[Source texts of formatted documents]
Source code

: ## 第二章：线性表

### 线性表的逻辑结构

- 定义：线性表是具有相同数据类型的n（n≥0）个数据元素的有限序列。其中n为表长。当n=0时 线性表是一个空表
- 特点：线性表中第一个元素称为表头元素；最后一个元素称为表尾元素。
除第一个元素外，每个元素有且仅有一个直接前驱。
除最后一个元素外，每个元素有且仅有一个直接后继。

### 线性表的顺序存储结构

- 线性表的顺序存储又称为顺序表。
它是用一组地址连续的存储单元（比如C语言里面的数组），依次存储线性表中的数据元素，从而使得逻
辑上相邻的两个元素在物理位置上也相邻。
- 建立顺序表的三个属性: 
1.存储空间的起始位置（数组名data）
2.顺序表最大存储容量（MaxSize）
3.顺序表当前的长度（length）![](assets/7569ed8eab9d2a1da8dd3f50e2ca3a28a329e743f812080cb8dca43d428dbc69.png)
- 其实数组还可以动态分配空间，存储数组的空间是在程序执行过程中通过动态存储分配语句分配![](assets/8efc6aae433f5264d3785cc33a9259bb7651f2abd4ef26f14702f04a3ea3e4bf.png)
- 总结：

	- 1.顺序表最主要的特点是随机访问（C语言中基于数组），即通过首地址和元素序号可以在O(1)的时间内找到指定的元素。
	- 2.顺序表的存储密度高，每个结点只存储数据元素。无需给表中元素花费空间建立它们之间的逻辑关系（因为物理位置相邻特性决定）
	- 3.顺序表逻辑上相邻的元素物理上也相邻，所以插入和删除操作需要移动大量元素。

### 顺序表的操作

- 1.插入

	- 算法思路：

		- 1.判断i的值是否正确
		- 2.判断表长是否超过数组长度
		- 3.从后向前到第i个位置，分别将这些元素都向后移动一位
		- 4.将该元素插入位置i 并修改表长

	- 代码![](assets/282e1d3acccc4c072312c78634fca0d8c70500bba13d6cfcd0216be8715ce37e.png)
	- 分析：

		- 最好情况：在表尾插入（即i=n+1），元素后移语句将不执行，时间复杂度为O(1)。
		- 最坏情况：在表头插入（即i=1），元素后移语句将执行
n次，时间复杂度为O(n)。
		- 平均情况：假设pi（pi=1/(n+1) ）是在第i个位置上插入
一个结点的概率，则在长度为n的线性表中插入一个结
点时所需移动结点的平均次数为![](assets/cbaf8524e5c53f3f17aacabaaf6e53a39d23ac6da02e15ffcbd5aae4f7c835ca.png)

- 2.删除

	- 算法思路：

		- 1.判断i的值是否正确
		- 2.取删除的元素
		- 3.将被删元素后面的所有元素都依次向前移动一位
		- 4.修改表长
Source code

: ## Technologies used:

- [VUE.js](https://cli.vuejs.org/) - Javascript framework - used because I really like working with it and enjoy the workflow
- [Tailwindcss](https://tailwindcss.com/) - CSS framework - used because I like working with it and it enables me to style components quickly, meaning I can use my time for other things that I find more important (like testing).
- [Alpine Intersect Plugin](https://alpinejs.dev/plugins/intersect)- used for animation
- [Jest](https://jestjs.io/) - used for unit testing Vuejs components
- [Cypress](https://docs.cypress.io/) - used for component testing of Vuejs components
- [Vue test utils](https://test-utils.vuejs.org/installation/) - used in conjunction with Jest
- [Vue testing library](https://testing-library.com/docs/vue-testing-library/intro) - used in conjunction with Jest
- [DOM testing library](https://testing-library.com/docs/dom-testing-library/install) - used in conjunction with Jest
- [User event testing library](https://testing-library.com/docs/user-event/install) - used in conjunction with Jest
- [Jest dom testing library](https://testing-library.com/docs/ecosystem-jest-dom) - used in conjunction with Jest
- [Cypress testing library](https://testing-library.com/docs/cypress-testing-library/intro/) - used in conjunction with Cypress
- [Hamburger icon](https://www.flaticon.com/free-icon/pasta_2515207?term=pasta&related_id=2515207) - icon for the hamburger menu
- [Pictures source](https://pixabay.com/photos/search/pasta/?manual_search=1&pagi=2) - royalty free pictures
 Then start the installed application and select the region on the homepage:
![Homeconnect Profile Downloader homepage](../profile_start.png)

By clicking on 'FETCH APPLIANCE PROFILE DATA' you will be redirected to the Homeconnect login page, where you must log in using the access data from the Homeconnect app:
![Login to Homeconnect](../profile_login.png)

▶ Exercise requirements
Could you give the records again, exactly as they appear?

▶ Solution below
Source code

: ## 第二章：线性表

### 线性表的逻辑结构

- 定义：线性表是具有相同数据类型的n（n≥0）个数据元素的有限序列。其中n为表长。当n=0时 线性表是一个空表
- 特点：线性表中第一个元素称为表头元素；最后一个元素称为表尾元素。
除第一个元素外，每个元素有且仅有一个直接前驱。
除最后一个元素外，每个元素有且仅有一个直接后继。

### 线性表的顺序存储结构

- 线性表的顺序存储又称为顺序表。
它是用一组地址连续的存储单元（比如C语言里面的数组），依次存储线性表中的数据元素，从而使得逻
辑上相邻的两个元素在物理位置上也相邻。
- 建立顺序表的三个属性: 
1.存储空间的起始位置（数组名data）
2.顺序表最大存储容量（MaxSize）
3.顺序表当前的长度（length）![](assets/7569ed8eab9d2a1da8dd3f50e2ca3a28a329e743f812080cb8dca43d428dbc69.png)
- 其实数组还可以动态分配空间，存储数组的空间是在程序执行过程中通过动态存储分配语句分配![](assets/8efc6aae433f5264d3785cc33a9259bb7651f2abd4ef26f14702f04a3ea3e4bf.png)
- 总结：

	- 1.顺序表最主要的特点是随机访问（C语言中基于数组），即通过首地址和元素序号可以在O(1)的时间内找到指定的元素。
	- 2.顺序表的存储密度高，每个结点只存储数据元素。无需给表中元素花费空间建立它们之间的逻辑关系（因为物理位置相邻特性决定）
	- 3.顺序表逻辑上相邻的元素物理上也相邻，所以插入和删除操作需要移动大量元素。

### 顺序表的操作

- 1.插入

	- 算法思路：

		- 1.判断i的值是否正确
		- 2.判断表长是否超过数组长度
		- 3.从后向前到第i个位置，分别将这些元素都向后移动一位
		- 4.将该元素插入位置i 并修改表长

	- 代码![](assets/282e1d3acccc4c072312c78634fca0d8c70500bba13d6cfcd0216be8715ce37e.png)
	- 分析：

		- 最好情况：在表尾插入（即i=n+1），元素后移语句将不执行，时间复杂度为O(1)。
		- 最坏情况：在表头插入（即i=1），元素后移语句将执行
n次，时间复杂度为O(n)。
		- 平均情况：假设pi（pi=1/(n+1) ）是在第i个位置上插入
一个结点的概率，则在长度为n的线性表中插入一个结
点时所需移动结点的平均次数为![](assets/cbaf8524e5c53f3f17aacabaaf6e53a39d23ac6da02e15ffcbd5aae4f7c835ca.png)

- 2.删除

	- 算法思路：

		- 1.判断i的值是否正确
		- 2.取删除的元素
		- 3.将被删元素后面的所有元素都依次向前移动一位
		- 4.修改表长
Source code

: ## Technologies used:

- [VUE.js](https://cli.vuejs.org/) - Javascript framework - used because I really like working with it and enjoy the workflow
- [Tailwindcss](https://tailwindcss.com/) - CSS framework - used because I like working with it and it enables me to style components quickly, meaning I can use my time for other things that I find more important (like testing).
- [Alpine Intersect Plugin](https://alpinejs.dev/plugins/intersect)- used for animation
- [Jest](https://jestjs.io/) - used for unit testing Vuejs components
- [Cypress](https://docs.cypress.io/) - used for component testing of Vuejs components
- [Vue test utils](https://test-utils.vuejs.org/installation/) - used in conjunction with Jest
- [Vue testing library](https://testing-library.com/docs/vue-testing-library/intro) - used in conjunction with Jest
- [DOM testing library](https://testing-library.com/docs/dom-testing-library/install) - used in conjunction with Jest
- [User event testing library](https://testing-library.com/docs/user-event/install) - used in conjunction with Jest
- [Jest dom testing library](https://testing-library.com/docs/ecosystem-jest-dom) - used in conjunction with Jest
- [Cypress testing library](https://testing-library.com/docs/cypress-testing-library/intro/) - used in conjunction with Cypress
- [Hamburger icon](https://www.flaticon.com/free-icon/pasta_2515207?term=pasta&related_id=2515207) - icon for the hamburger menu
- [Pictures source](https://pixabay.com/photos/search/pasta/?manual_search=1&pagi=2) - royalty free pictures
 Then start the installed application and select the region on the homepage:
![Homeconnect Profile Downloader homepage](../profile_start.png)

By clicking on 'FETCH APPLIANCE PROFILE DATA' you will be redirected to the Homeconnect login page, where you must log in using the access data from the Homeconnect app:
![Login to Homeconnect](../profile_login.png)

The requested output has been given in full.